Sean Penn is Growing Up–International Agencies Never Cooperate

Sorry to tell you Sean, this is always the way that international multilateral, bilateral and private agencies have worked–everyone for themselves.  Each bureaucracy is unwilling to cede power to another, each follows its own procurement procedures and each responds to a different board of directors.  This will not change for a small, powerless country–only the big countries (say, Brazil, Mexico, Argentina in Latin American) set their own terms and have the power to force “some” coordination.

While every organization he’s come across has “extremely dedicated people,” there are “competing cultures in the international relief world” with one focused on emergency relief and the other on sustainable development, he added later.

“These have to work with each other against the problem of poverty and not against each other in competition for donors,” he said. “It’s one of the basic embarrassments and failures in the aid community.”

via Sean Penn sees Haiti relief shortfalls | World news | guardian.co.uk.

Children and Poverty

As one of the wealthiest countries on the planet, we are grossly negligent about our children living in poverty.  I have no idea the number of children living in the poverty in Coral Gables.  Is anyone concerned about poverty in Coral Gables–I have certainly never heard a word about this issue from our town fathers and mothers.

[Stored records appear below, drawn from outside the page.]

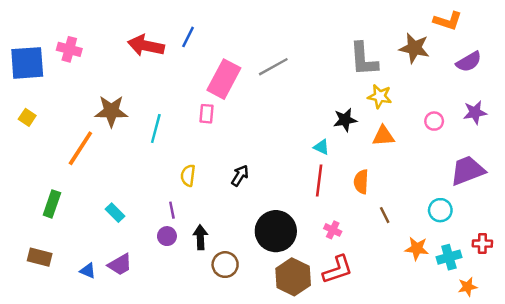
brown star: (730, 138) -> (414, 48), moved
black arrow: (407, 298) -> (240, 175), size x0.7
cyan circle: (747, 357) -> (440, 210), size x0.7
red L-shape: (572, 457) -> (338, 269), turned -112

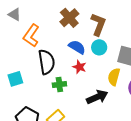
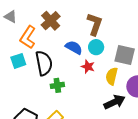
brown cross: (69, 18) -> (51, 21), moved
red star: (79, 67) -> (88, 67), moved
cyan square: (15, 79) -> (18, 61), moved
black arrow: (97, 97) -> (114, 102), moved

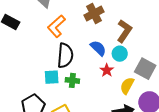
brown cross: (51, 21) -> (94, 13), moved
cyan square: (18, 61) -> (52, 77), moved

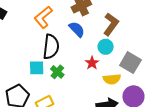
blue semicircle: (98, 48) -> (77, 29), moved
green cross: (72, 80) -> (57, 72), turned 32
yellow semicircle: (127, 86) -> (112, 79), turned -126

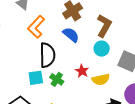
red star: (92, 63) -> (82, 71), moved
yellow semicircle: (112, 79) -> (101, 80), moved

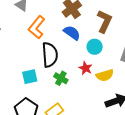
cyan circle: (102, 49) -> (95, 47), moved
cyan square: (36, 78) -> (30, 77), moved

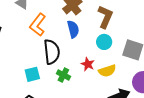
blue semicircle: (72, 33) -> (73, 29), turned 42
cyan circle: (95, 47) -> (104, 42), moved

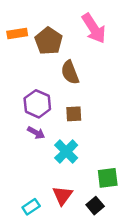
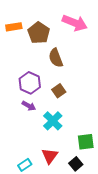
pink arrow: (94, 28) -> (75, 23), turned -35
brown square: (74, 114) -> (59, 91), turned -32

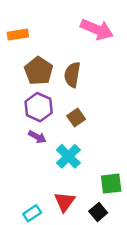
brown pentagon: (39, 33) -> (39, 71), moved
brown semicircle: (56, 58) -> (72, 75), turned 30

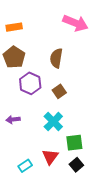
brown pentagon: (39, 71) -> (14, 57), moved
purple arrow: (37, 137) -> (13, 120), moved, turned 144
green square: (111, 184) -> (74, 143), moved

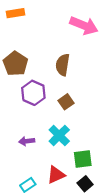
orange rectangle: (14, 27) -> (15, 13), moved
purple arrow: (13, 120) -> (27, 141), moved
red triangle: (50, 157) -> (56, 175), turned 30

According to the National Center for Children in Poverty, 42 percent of American children live in low-income homes and about a fifth live in poverty. It gets worse. The number of children living in poverty has risen 33 percent since 2000. For perspective, the child population of the country over all increased by only about 3 percent over that time. And, according to a 2007 Unicef report on child poverty, the U.S. ranked last among 24 wealthy countries.

This is a national disgrace.

via Suffer the Little Children – NYTimes.com.

A World without Europe

Expressing concern for the future of a world with a weakened Europe and in which Germany has given up on the Euro, the following signals that Europe is the last defendeer of a social system based on a strong preference for greater equality, as opposed to the US, China, Russia that increasingly tolerate great and rising inequality.  Certainly something to contemplate.

Mientras en Estados Unidos se tolera la más injusta redistribución de la riqueza en un siglo y en Rusia y China se celebra a los nuevos ricos que acumulan fortunas inimaginables, Europa sigue teniendo una enorme alergia a la desigualdad. ¿Qué prefiere usted, un mundo en el que el 1% de la población acumula el 95% de la riqueza, y el resto se lo pelea una masa pobre y excluida, o un mundo dominado por una vasta, creciente y políticamente poderosa clase media? Europa representa el segundo escenario.

via Un mundo sin Europa · ELPAÍS.com.

Poverty Up in Florida–and Coral Gables?

You may download a larger document below.  This is an especially sad state with the increasing number of children living in poverty in Florida.

…Since the  recession began Florida has had the largest increase in the poverty rate in the nation. The poverty rate rose to 14.9% in 2009, while the child poverty rate rose to 21%. 2.7 million Floridians, roughly 1 in 7 people, were living below poverty levels in 2009 and 1 in 5 children in the state were living in poverty. 2.7 million Floridians, roughly 1 in 7 people, were living below poverty levels in 2009. In 2009, 1 in 5 children in the state were living in poverty.

via Poverty rises in Florida , Florida – RISEP.